FCC “Rate Reduction” Will Increase Customer Bills—and Telco Profits

The FCC today saddled consumers with an additional $3 million in federal surcharges

For Immediate Release From The Utility Reform Network

The FCC today saddled consumers with an additional $3 million in federal surcharges on their phone bills at the behest of the nation’s largest and wealthiest long distance companies. These charges will appear on the bills of every telephone customer in the country as increases in the "federal subscriber line charge" which will raise the current $3.50 a month charge for a single telephone line to $6.50 over a five-year period plus a new charge to fund a $650,000,000 universal service fund.

Californians could see their phone bills go up almost $30. per year. "Like many of the recent increases in phone charges consumers have shouldered, this increase is outrageous and unjustified. It will help phone companies keep profits high at the expense of captive customers forced to pay inflated charges just to have basic telephone service," said Nettie Hoge, Executive Director of TURN, the Utility Reform Network.

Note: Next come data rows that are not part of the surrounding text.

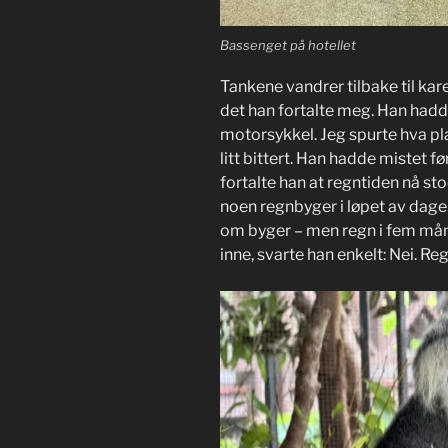
Bassenget på hotellet
Tankene vandrer tilbake til kar
det han fortalte meg. Han hadde
motorsykkel. Jeg spurte hva pla
litt bittert. Han hadde mistet f
fortalte han at regntiden nå st
noen regnbyger i løpet av dagen
om byger – men regn i fem mån
inne, svarte han enkelt: Nei. Reg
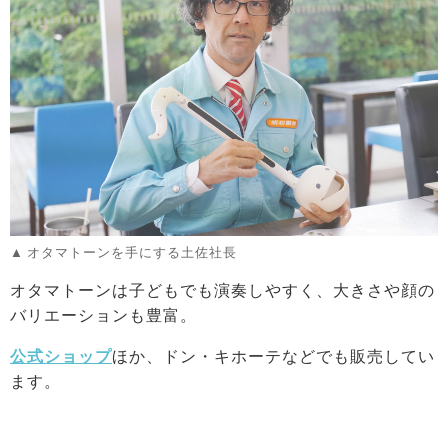
オタマトーンを手にする土佐社長
オタマトーンは子どもでも演奏しやすく、大きさや顔の
バリエーションも豊富。
公式ショップ
ほか、ドン・キホーテなどでも販売してい
ます。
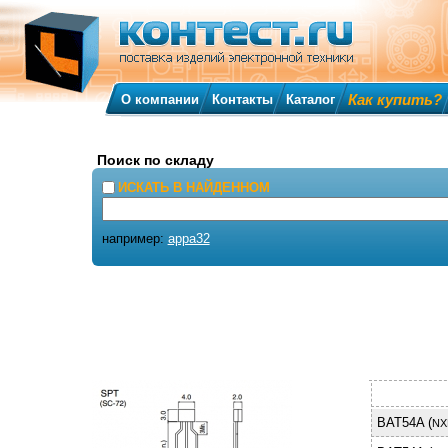
Как купить?
О компании
Контакты
Каталог
Поиск по складу
ИСКАТЬ В НАЙДЕННОМ
например:
appa32
BAT54A (
NX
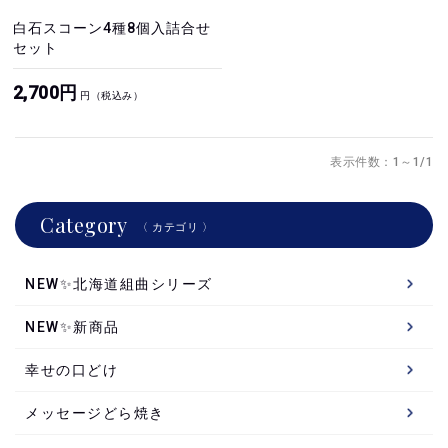
白石スコーン4種8個入詰合せ
セット
2,700円
円（税込み）
表示件数：1～1/1
Category
〈 カテゴリ 〉
NEW✨北海道組曲シリーズ
NEW✨新商品
幸せの口どけ
メッセージどら焼き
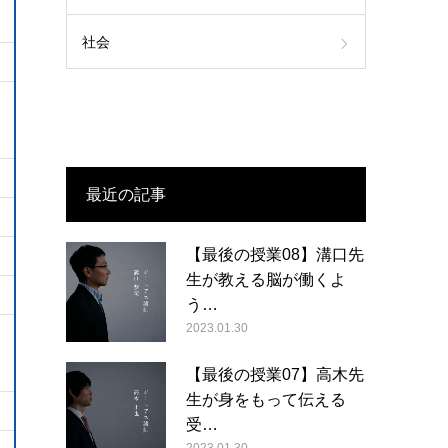
社会
最近の記事
【最後の授業08】溝口先
生が教える脳が働くよ
う…
2023.01.30
【最後の授業07】高木先
生が身をもって伝える
受…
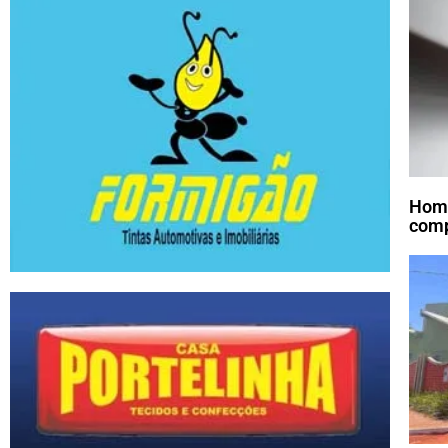
Home
comp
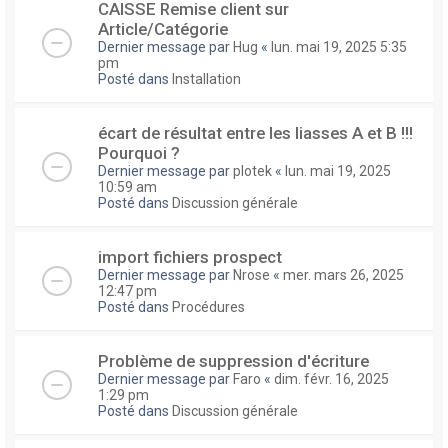
CAISSE Remise client sur
Article/Catégorie
Dernier message par
Hug
«
lun. mai 19, 2025 5:35
pm
Posté dans
Installation
écart de résultat entre les liasses A et B !!!
Pourquoi ?
Dernier message par
plotek
«
lun. mai 19, 2025
10:59 am
Posté dans
Discussion générale
import fichiers prospect
Dernier message par
Nrose
«
mer. mars 26, 2025
12:47 pm
Posté dans
Procédures
Problème de suppression d'écriture
Dernier message par
Faro
«
dim. févr. 16, 2025
1:29 pm
Posté dans
Discussion générale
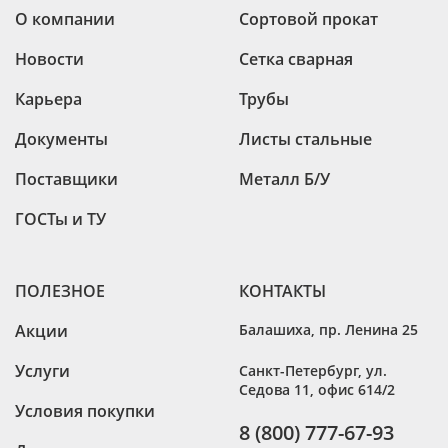
О компании
Сортовой прокат
Новости
Сетка сварная
Карьера
Трубы
Документы
Листы стальные
Поставщики
Металл Б/У
ГОСТы и ТУ
ПОЛЕЗНОЕ
КОНТАКТЫ
Акции
Балашиха
,
пр. Ленина 25
Услуги
Санкт-Петербург
,
ул.
Седова 11, офис 614/2
Условия покупки
8 (800) 777-67-93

"The FCC gave in to pressure from the large long-distance phone companies AT&T and Sprint to reduce the payments they make to large local phone companies like Pacific Bell and Bell South to handle their traffic." Hoge explained. "This deal also protects the revenues of these local companies by requiring ordinary telephone customers who must have 911 access to pay these Bell companies what the long-distance companies no longer have to pay them. There is no dispute that customers’ bills from Pac Bell will go up substantially over this 5-year period."

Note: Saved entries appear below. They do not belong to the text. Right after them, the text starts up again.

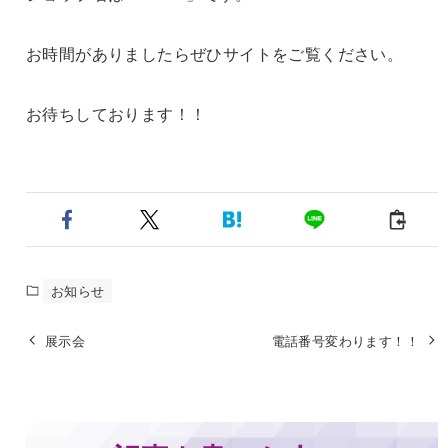
お時間がありましたらぜひサイトをご覧ください。
お待ちしております！！
お知らせ
展示会
電話番号変わります！！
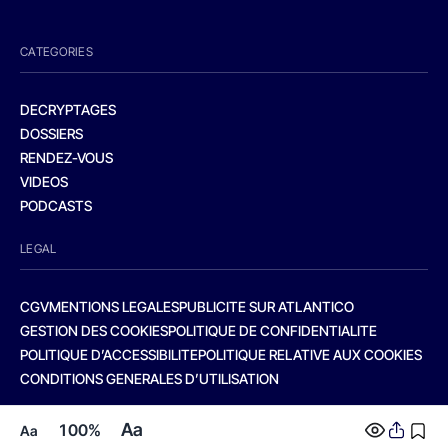
CATEGORIES
DECRYPTAGES
DOSSIERS
RENDEZ-VOUS
VIDEOS
PODCASTS
LEGAL
CGV
MENTIONS LEGALES
PUBLICITE SUR ATLANTICO
GESTION DES COOKIES
POLITIQUE DE CONFIDENTIALITE
POLITIQUE D’ACCESSIBILITE
POLITIQUE RELATIVE AUX COOKIES
CONDITIONS GENERALES D’UTILISATION
Aa
100%
Aa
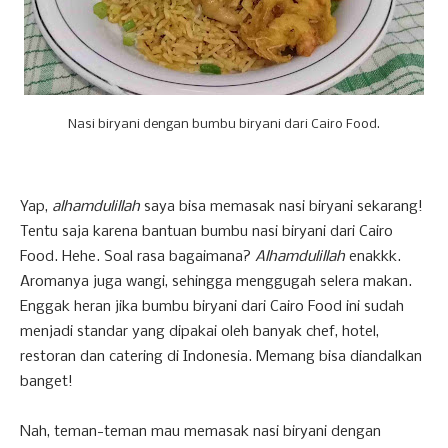
Nasi biryani dengan bumbu biryani dari Cairo Food.
Yap,
alhamdulillah
saya bisa memasak nasi biryani sekarang!
Tentu saja karena bantuan bumbu
nasi
biryani dari Cairo
Food. Hehe. Soal rasa bagaimana?
Alhamdulillah
enakkk.
Aromanya juga wangi, sehingga menggugah selera makan.
Enggak heran jika bumbu biryani dari Cairo Food ini
sudah
menjadi standar yang dipakai oleh banyak chef, hotel,
restoran dan catering di Indonesia. Memang bisa diandalkan
banget!
Nah, teman-teman mau memasak nasi biryani dengan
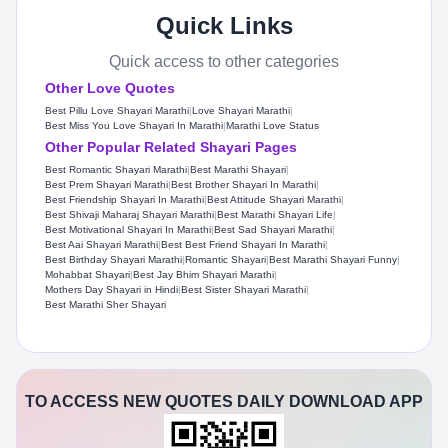
Quick Links
Quick access to other categories
Other Love Quotes
Best Pillu Love Shayari Marathi
|
Love Shayari Marathi
|
Best Miss You Love Shayari In Marathi
|
Marathi Love Status
Other Popular Related Shayari Pages
Best Romantic Shayari Marathi
|
Best Marathi Shayari
|
Best Prem Shayari Marathi
|
Best Brother Shayari In Marathi
|
Best Friendship Shayari In Marathi
|
Best Attitude Shayari Marathi
|
Best Shivaji Maharaj Shayari Marathi
|
Best Marathi Shayari Life
|
Best Motivational Shayari In Marathi
|
Best Sad Shayari Marathi
|
Best Aai Shayari Marathi
|
Best Best Friend Shayari In Marathi
|
Best Birthday Shayari Marathi
|
Romantic Shayari
|
Best Marathi Shayari Funny
|
Mohabbat Shayari
|
Best Jay Bhim Shayari Marathi
|
Mothers Day Shayari in Hindi
|
Best Sister Shayari Marathi
|
Best Marathi Sher Shayari
TO ACCESS NEW QUOTES DAILY DOWNLOAD APP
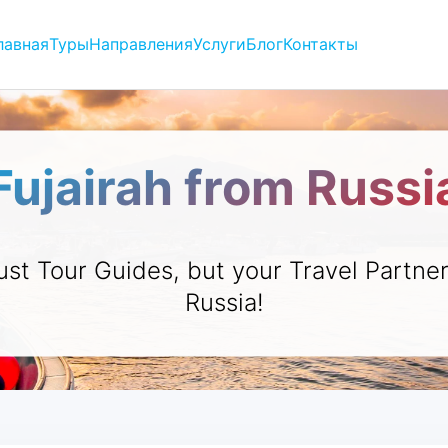
лавная
Туры
Направления
Услуги
Блог
Контакты
Fujairah from Russi
ust Tour Guides, but your Travel Partne
Russia!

Contrary to its claims, the FCC did not eliminate a charge known as the "PICC," but instead rolled it into another surcharge, the "SLC." By doing so, the FCC forced customers to pay a charge that is scheduled to increase over time and is not subject to competition. The claim that the agreement by ATT to remove minimum usage charges is a new customer benefits is not supported by the facts. Market forces have already driven minimum usage charges out of existence for the most part. ATT itself already offers a long-distance calling plan without a minimum usage charge.

As a result of this deal, consumers will see increased existing surcharges, new surcharges and, perhaps, lower long-distance per-minute charges. This kind of shift in rates will help high volume long-distance users at the expense of ordinary citizens who use their phone primarily for local, not long distance calls.

"This deal that the FCC has sanctioned will hurt consumers. It will hurt the cause of competition. It violates the Telecommunications Act. It will reverse our progress toward Universal Service in this country. TURN will continue to oppose it on behalf of consumers," added Hoge.

TURN is a statewide membership organization representing residential telephone, gas, and electric customers throughout California.